When the counting of votes began last night, Haley trailed her Democratic opponent, Vincent Sheehan, and then the two were running neck-and-neck before the victorious Republican took a commanding lead.

Early on in Haley’s bid to be her state’s chief executive, she was subtly mocked not only by Democrats but also by her rivals in the Republican primaries about her obsession with hair.

That was a snide racial reference to her Sikh origin and to her father who wears a turban and keeps long hair according to the tenets of his faith.

These attacks came because as a state legislator in South Carolina, Haley had crafted a law which exempted workers of beauty salons who only shampooed hair from requiring a costly licence to practise cosmetology.

Her opponents falsely alleged that it was the only piece of legislation she piloted during her membership of the state House of Representatives since 2005.

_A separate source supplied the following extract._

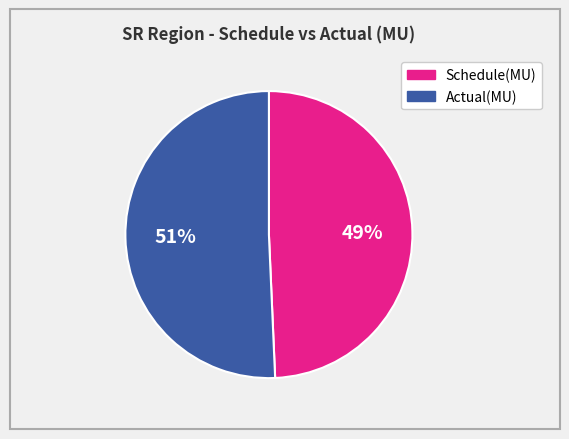

Does any single category account for the majority?

Yes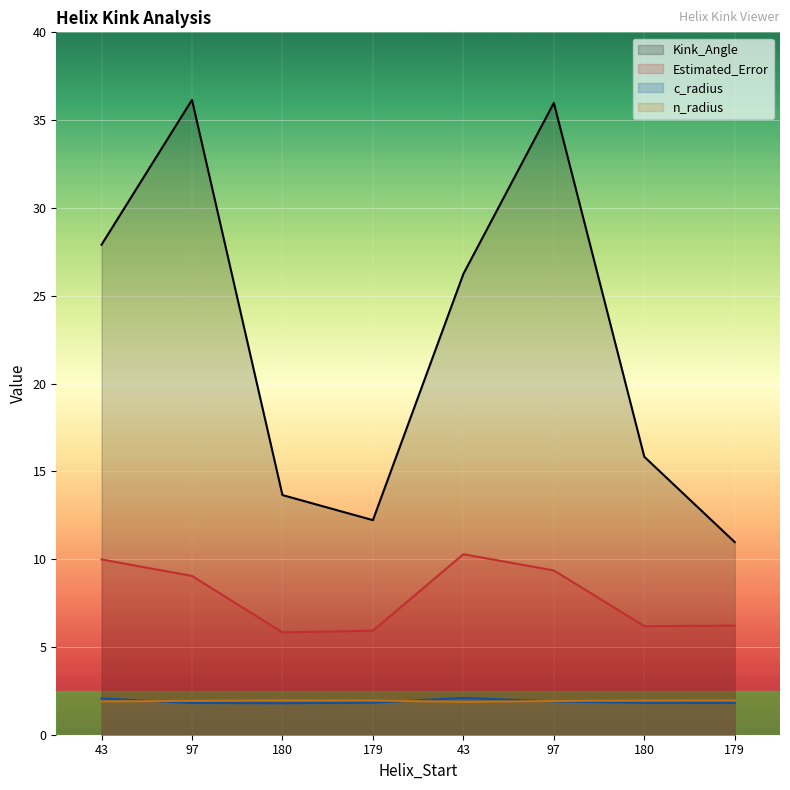

Which series changed the most between 180 and 179?

Kink_Angle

Haley is a protege of outgoing governor Mark Sanford, who has been discredited because he briefly ran away without telling anyone to Argentina to be with his mistress in June last year.

But when two men alleged during the campaign that Haley had slept with them in separate incidents, the governor’s estranged wife who is very popular in the state as a wronged woman came out in public support of the Indian American’s bid to succeed her husband.

Still, her campaign was flagging until May this year when Palin’s husband, Todd, chanced upon a video of Haley speaking at a rally of “Tea Party” activists.

These activists have shaken up the Republican Party this year with their conservatism and borrowing from the idealism of the historic Boston Tea Party in 1773 when tea was thrown out of British ships in protest against colonial taxes.

Todd immediately urged his wife who was then in neighbouring North Carolina to go across the border and endorse Haley. It worked.

Others lose

Other than Haley, the only other Indian American winner of any state-wide office last night was Kamala Harris who will be the new attorney general of California. She will occupy the post vacated by Jerry Brown, who has been elected governor of the state.

Despite a lot of hype this year about political momentum for Indian Americans, six aspirants for Congress lost: Manan Trivedi from Pennsylvania, Ravi Sangisetty from Louisiana, Surya Yalamanchili from Ohio, Ami Bera from California, Raj Goyle from Kansas and Ashvin Lad from Illinois, the only Indian American among them to fight on a Republican ticket.